Ive always rather envied those for whom newspapers were a family tradition rather than (as in my own case) a refuge for an otherwise unemployable misfit. LAJ comes from fine old Fleet Street stock: her father, Ken Jones, was a highly esteemed sportswriter for the Daily and Sunday Mirror and The Independent; as she fondly writes, one of an intrepid band of men who crashed around the country and across the world on a relentless mission to bring the stench of the prize fight, the elegance of the test match, the frenzy of football to the breakfast table. But here the traditional nepotism did not apply: it was only after a colourful start in radio and the music industry that she found her own way to the Street of Shame and took up Britains last legal bloodsport, otherwise known as celebrity journalism.
She was blooded in the late 1980s, an era when British celebrity sleaze and tabloid amorality reached an unsurpassed high water-mark, notching up an impressive series of exclusives with contemporary splash-hogs such as Boy George, Madonna and Whitney Houston. While as adept at getting her foot in the door as any of her rivals, she had an ability to make friends with her quarry through natural empathy, intelligence, humour and that winning air of naughtiness which often led to personal entanglement in the stories she covered. Tumbling Dice reprises hilarious examples such the Bill Wyman-Mandy Smith marriage, the unmasking of Gary Glitter as the first national treasure-turned serial paedophile, and Hugh Grants moment of madness (that quintessential 80s phrase!) with an LA prostitute named Divine, which showed the floppiness of his hair didnt extend to other regions.
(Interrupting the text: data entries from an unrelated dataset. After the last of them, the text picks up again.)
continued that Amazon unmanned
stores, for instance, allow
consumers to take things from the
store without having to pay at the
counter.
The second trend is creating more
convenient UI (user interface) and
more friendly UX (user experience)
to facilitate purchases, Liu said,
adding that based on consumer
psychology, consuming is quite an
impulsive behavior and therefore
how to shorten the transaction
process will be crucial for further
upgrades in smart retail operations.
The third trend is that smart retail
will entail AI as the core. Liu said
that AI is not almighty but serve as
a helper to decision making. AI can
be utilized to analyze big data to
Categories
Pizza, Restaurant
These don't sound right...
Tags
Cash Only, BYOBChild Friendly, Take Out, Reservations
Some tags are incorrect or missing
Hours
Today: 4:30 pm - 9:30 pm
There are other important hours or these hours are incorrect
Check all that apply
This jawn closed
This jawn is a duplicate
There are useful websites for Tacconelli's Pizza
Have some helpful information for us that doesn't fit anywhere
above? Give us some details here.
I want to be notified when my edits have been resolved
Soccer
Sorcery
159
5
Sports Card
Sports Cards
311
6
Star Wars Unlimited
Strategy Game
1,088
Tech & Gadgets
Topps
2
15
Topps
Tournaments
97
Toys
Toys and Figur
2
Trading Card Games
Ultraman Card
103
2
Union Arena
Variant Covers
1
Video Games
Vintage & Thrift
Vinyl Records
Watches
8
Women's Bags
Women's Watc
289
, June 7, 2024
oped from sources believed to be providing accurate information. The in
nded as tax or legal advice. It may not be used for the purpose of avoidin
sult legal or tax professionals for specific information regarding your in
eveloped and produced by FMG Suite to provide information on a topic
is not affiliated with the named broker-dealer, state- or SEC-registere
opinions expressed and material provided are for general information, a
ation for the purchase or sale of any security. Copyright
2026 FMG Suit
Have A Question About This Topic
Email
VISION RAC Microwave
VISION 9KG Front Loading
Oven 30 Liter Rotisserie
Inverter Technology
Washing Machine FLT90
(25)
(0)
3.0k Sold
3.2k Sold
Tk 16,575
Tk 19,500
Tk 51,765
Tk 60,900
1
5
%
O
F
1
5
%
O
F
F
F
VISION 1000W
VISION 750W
Its worth noting that the cruelty of mad-dog tabloids to celebrities was nothing compared with their brutality towards their own staff. LAJ came in for more than her share, thanks to her refusal to write lies to fit a pre-determined headline. In those hot-metal days, now so rose-tinted, bullying was still thought to be something that went on only among schoolkids and sexual harassment deemed a male prerogative, both in the newsroom and on assignments. You know were going to fuck, dont you? was the opening gambit of one celebrity chef she interviewed an objective he sought to advance by being horrible to her young daughter, whom shed brought with her. The reader will admire the professionalism with which she resists an urge to give him a swift kick in the goujons.